Job: Set down exactly the lines below, starting at the one that contains "Board file (see" and ending at the one that contains "[Chamelium External Display", with both of those lines included and nothing else.

Input for this task:
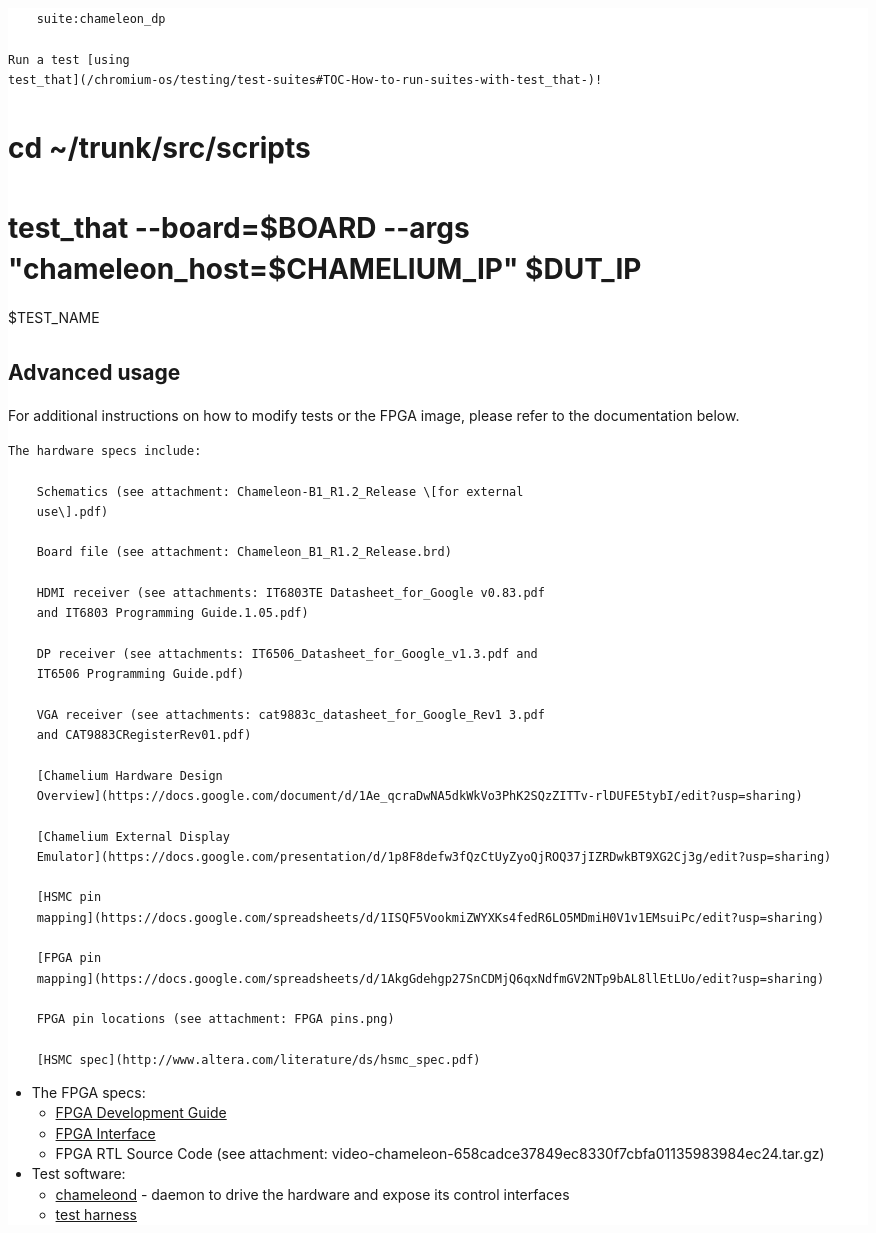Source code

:         suite:chameleon_dp

    Run a test [using
    test_that](/chromium-os/testing/test-suites#TOC-How-to-run-suites-with-test_that-)!

# cd ~/trunk/src/scripts

# test_that --board=$BOARD --args "chameleon_host=$CHAMELIUM_IP" $DUT_IP
$TEST_NAME

## Advanced usage

For additional instructions on how to modify tests or the FPGA image, please
refer to the documentation below.

    The hardware specs include:

        Schematics (see attachment: Chameleon-B1_R1.2_Release \[for external
        use\].pdf)

        Board file (see attachment: Chameleon_B1_R1.2_Release.brd)

        HDMI receiver (see attachments: IT6803TE Datasheet_for_Google v0.83.pdf
        and IT6803 Programming Guide.1.05.pdf)

        DP receiver (see attachments: IT6506_Datasheet_for_Google_v1.3.pdf and
        IT6506 Programming Guide.pdf)

        VGA receiver (see attachments: cat9883c_datasheet_for_Google_Rev1 3.pdf
        and CAT9883CRegisterRev01.pdf)

        [Chamelium Hardware Design
        Overview](https://docs.google.com/document/d/1Ae_qcraDwNA5dkWkVo3PhK2SQzZITTv-rlDUFE5tybI/edit?usp=sharing)

        [Chamelium External Display
        Emulator](https://docs.google.com/presentation/d/1p8F8defw3fQzCtUyZyoQjROQ37jIZRDwkBT9XG2Cj3g/edit?usp=sharing)

        [HSMC pin
        mapping](https://docs.google.com/spreadsheets/d/1ISQF5VookmiZWYXKs4fedR6LO5MDmiH0V1v1EMsuiPc/edit?usp=sharing)

        [FPGA pin
        mapping](https://docs.google.com/spreadsheets/d/1AkgGdehgp27SnCDMjQ6qxNdfmGV2NTp9bAL8llEtLUo/edit?usp=sharing)

        FPGA pin locations (see attachment: FPGA pins.png)

        [HSMC spec](http://www.altera.com/literature/ds/hsmc_spec.pdf)

*   The FPGA specs:
    *   [FPGA Development
                Guide](https://docs.google.com/document/d/1CkQ-VbEW2NumtsmKyWqJlqBKJuCj0QY8qxDT4dKxJWc/edit?usp=sharing)
    *   [FPGA
                Interface](https://docs.google.com/document/d/1_HjEMA8fBoHkUbpUZq-OXtITfiomCb1HBKN07T-POlY/edit?usp=sharing)
    *   FPGA RTL Source Code (see attachment:
                video-chameleon-658cadce37849ec8330f7cbfa01135983984ec24.tar.gz)
*   Test software:
    *   [chameleond](https://chromium.googlesource.com/chromiumos/platform/chameleon/)
                - daemon to drive the hardware and expose its control interfaces
    *   [test
                harness](https://chromium.googlesource.com/chromiumos/third_party/autotest/+/HEAD/client/cros/multimedia/)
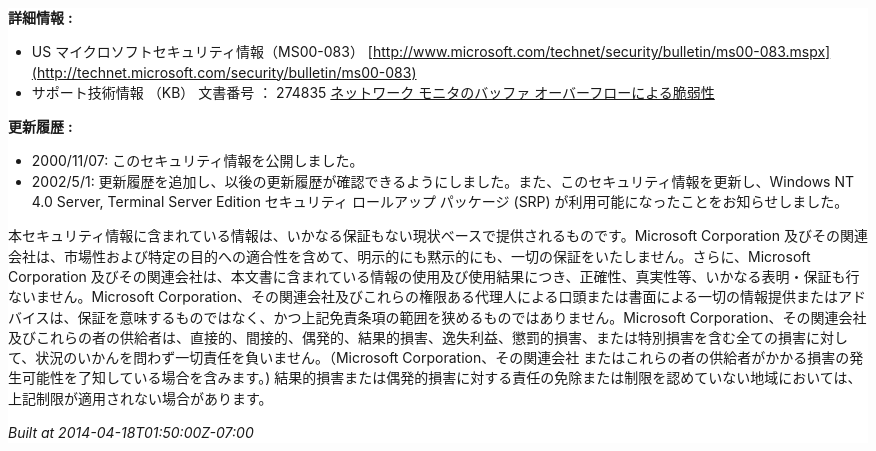 **詳細情報** **:**

-   US マイクロソフトセキュリティ情報（MS00-083）
    [http://www.microsoft.com/technet/security/bulletin/ms00-083.mspx](http://technet.microsoft.com/security/bulletin/ms00-083)
-   サポート技術情報 （KB） 文書番号 ： 274835
    [ネットワーク モニタのバッファ オーバーフローによる脆弱性](http://support.microsoft.com/kb/274835)

**更新履歴** **:**

-   2000/11/07: このセキュリティ情報を公開しました。
-   2002/5/1: 更新履歴を追加し、以後の更新履歴が確認できるようにしました。また、このセキュリティ情報を更新し、Windows NT 4.0 Server, Terminal Server Edition セキュリティ ロールアップ パッケージ (SRP) が利用可能になったことをお知らせしました。

本セキュリティ情報に含まれている情報は、いかなる保証もない現状ベースで提供されるものです。Microsoft Corporation 及びその関連会社は、市場性および特定の目的への適合性を含めて、明示的にも黙示的にも、一切の保証をいたしません。さらに、Microsoft Corporation 及びその関連会社は、本文書に含まれている情報の使用及び使用結果につき、正確性、真実性等、いかなる表明・保証も行ないません。Microsoft Corporation、その関連会社及びこれらの権限ある代理人による口頭または書面による一切の情報提供またはアドバイスは、保証を意味するものではなく、かつ上記免責条項の範囲を狭めるものではありません。Microsoft Corporation、その関連会社 及びこれらの者の供給者は、直接的、間接的、偶発的、結果的損害、逸失利益、懲罰的損害、または特別損害を含む全ての損害に対して、状況のいかんを問わず一切責任を負いません。（Microsoft Corporation、その関連会社 またはこれらの者の供給者がかかる損害の発生可能性を了知している場合を含みます。) 結果的損害または偶発的損害に対する責任の免除または制限を認めていない地域においては、上記制限が適用されない場合があります。

*Built at 2014-04-18T01:50:00Z-07:00*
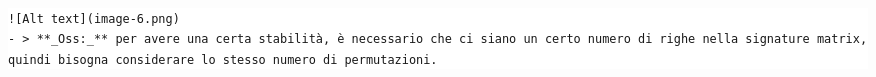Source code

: 	![Alt text](image-6.png)
	- > **_Oss:_** per avere una certa stabilità, è necessario che ci siano un certo numero di righe nella signature matrix, quindi bisogna considerare lo stesso numero di permutazioni.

Expected answer:
        Board file (see attachment: Chameleon_B1_R1.2_Release.brd)

        HDMI receiver (see attachments: IT6803TE Datasheet_for_Google v0.83.pdf
        and IT6803 Programming Guide.1.05.pdf)

        DP receiver (see attachments: IT6506_Datasheet_for_Google_v1.3.pdf and
        IT6506 Programming Guide.pdf)

        VGA receiver (see attachments: cat9883c_datasheet_for_Google_Rev1 3.pdf
        and CAT9883CRegisterRev01.pdf)

        [Chamelium Hardware Design
        Overview](https://docs.google.com/document/d/1Ae_qcraDwNA5dkWkVo3PhK2SQzZITTv-rlDUFE5tybI/edit?usp=sharing)

        [Chamelium External Display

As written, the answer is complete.